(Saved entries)
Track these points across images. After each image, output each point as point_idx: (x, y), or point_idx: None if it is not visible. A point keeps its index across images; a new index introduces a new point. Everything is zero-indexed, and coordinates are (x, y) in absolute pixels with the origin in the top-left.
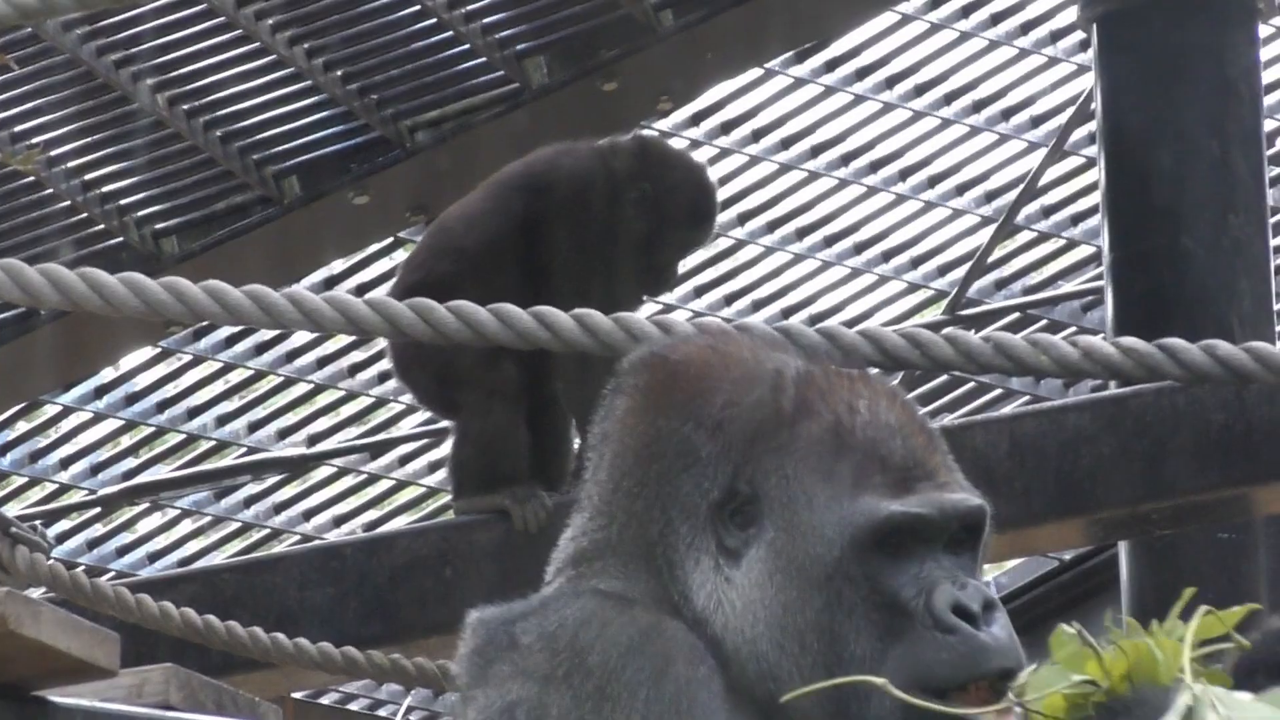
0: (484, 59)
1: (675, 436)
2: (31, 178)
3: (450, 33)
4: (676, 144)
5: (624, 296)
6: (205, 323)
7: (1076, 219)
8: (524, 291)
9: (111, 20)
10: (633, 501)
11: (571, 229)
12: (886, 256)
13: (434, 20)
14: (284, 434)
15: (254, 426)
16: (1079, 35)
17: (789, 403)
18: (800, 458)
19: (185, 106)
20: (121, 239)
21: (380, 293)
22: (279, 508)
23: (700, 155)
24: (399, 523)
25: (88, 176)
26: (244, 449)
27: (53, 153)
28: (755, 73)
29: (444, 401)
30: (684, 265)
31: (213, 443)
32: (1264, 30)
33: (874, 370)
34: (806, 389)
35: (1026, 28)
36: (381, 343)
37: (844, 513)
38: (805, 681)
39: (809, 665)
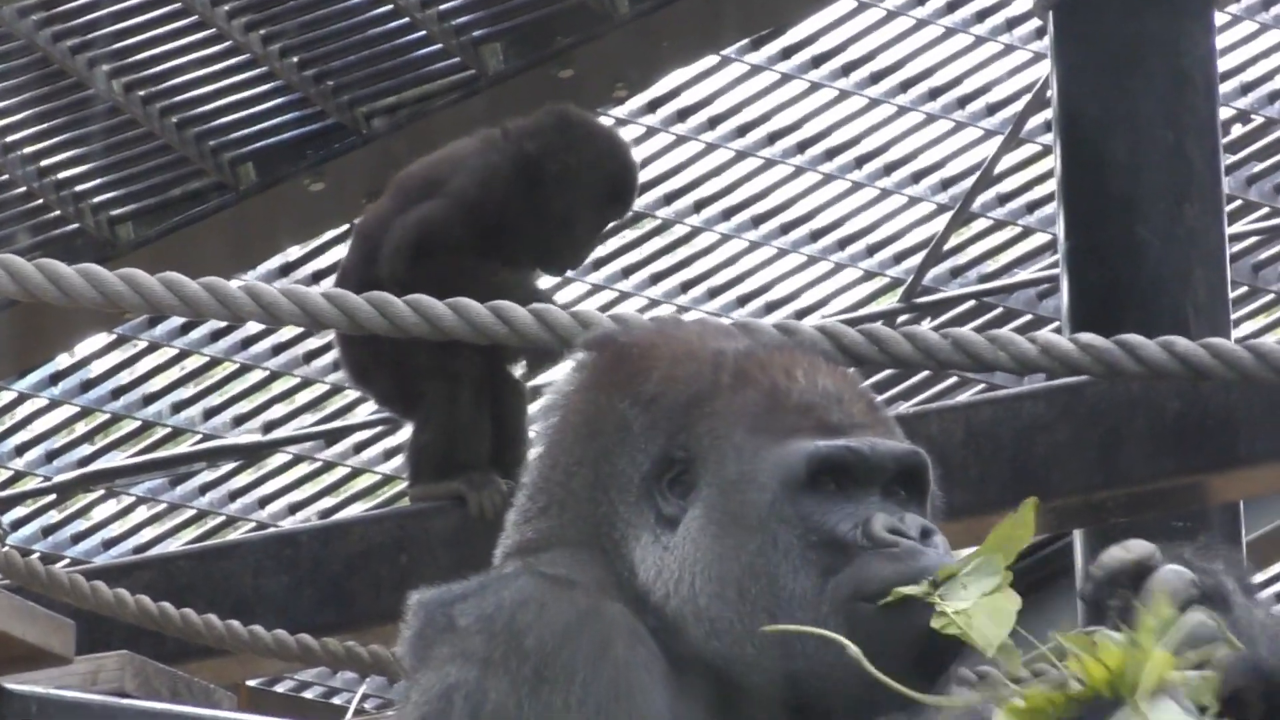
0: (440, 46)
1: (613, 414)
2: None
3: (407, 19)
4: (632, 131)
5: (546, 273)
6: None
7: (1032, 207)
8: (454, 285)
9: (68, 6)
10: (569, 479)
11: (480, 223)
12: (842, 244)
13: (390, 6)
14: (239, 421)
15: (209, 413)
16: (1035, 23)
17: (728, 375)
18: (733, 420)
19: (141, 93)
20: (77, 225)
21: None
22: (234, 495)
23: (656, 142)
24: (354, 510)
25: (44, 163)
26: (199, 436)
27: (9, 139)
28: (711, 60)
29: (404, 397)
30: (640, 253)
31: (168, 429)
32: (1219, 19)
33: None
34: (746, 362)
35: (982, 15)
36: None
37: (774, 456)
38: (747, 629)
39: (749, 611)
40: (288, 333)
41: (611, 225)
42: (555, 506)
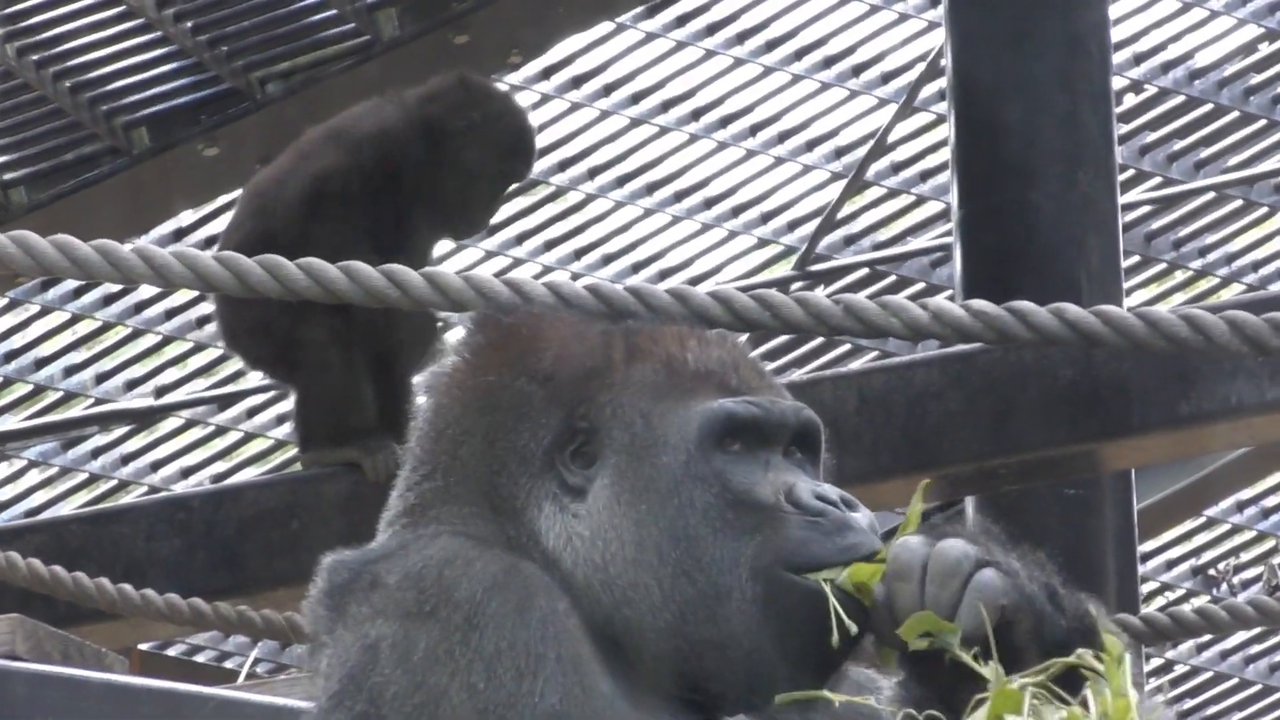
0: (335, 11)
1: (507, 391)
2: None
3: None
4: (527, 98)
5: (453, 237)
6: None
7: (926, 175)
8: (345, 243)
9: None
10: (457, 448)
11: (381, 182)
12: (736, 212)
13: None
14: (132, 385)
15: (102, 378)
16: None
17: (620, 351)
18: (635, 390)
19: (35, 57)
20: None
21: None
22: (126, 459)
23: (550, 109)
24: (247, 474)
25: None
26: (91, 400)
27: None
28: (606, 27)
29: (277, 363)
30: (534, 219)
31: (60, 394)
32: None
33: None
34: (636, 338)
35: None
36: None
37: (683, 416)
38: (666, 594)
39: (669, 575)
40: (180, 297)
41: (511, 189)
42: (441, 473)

■ **Problem to work on**: The preceding entries are to be returned verbatim, with every picture excluded.

■ **Final answer**:
Track these points across images. After each image, output each point as point_idx: (x, y), or point_idx: None if it is not visible. A point keeps its index across images; a new index introduces a new point. Everything is zero-indexed, and coordinates are (x, y) in absolute pixels with the origin in the top-left.
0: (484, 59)
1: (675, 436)
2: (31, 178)
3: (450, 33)
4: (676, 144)
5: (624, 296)
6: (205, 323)
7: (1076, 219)
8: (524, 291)
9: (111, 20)
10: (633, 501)
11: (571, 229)
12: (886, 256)
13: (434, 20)
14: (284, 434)
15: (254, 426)
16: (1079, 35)
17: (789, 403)
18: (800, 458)
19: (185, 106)
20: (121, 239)
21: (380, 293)
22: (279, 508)
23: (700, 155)
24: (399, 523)
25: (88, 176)
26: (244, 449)
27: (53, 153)
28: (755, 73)
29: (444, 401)
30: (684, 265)
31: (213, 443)
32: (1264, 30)
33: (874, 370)
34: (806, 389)
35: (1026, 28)
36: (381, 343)
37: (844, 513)
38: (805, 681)
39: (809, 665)
0: (440, 46)
1: (613, 414)
2: None
3: (407, 19)
4: (632, 131)
5: (546, 273)
6: None
7: (1032, 207)
8: (454, 285)
9: (68, 6)
10: (569, 479)
11: (480, 223)
12: (842, 244)
13: (390, 6)
14: (239, 421)
15: (209, 413)
16: (1035, 23)
17: (728, 375)
18: (733, 420)
19: (141, 93)
20: (77, 225)
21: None
22: (234, 495)
23: (656, 142)
24: (354, 510)
25: (44, 163)
26: (199, 436)
27: (9, 139)
28: (711, 60)
29: (404, 397)
30: (640, 253)
31: (168, 429)
32: (1219, 19)
33: None
34: (746, 362)
35: (982, 15)
36: None
37: (774, 456)
38: (747, 629)
39: (749, 611)
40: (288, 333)
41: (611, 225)
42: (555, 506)
0: (335, 11)
1: (507, 391)
2: None
3: None
4: (527, 98)
5: (453, 237)
6: None
7: (926, 175)
8: (345, 243)
9: None
10: (457, 448)
11: (381, 182)
12: (736, 212)
13: None
14: (132, 385)
15: (102, 378)
16: None
17: (620, 351)
18: (635, 390)
19: (35, 57)
20: None
21: None
22: (126, 459)
23: (550, 109)
24: (247, 474)
25: None
26: (91, 400)
27: None
28: (606, 27)
29: (277, 363)
30: (534, 219)
31: (60, 394)
32: None
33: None
34: (636, 338)
35: None
36: None
37: (683, 416)
38: (666, 594)
39: (669, 575)
40: (180, 297)
41: (511, 189)
42: (441, 473)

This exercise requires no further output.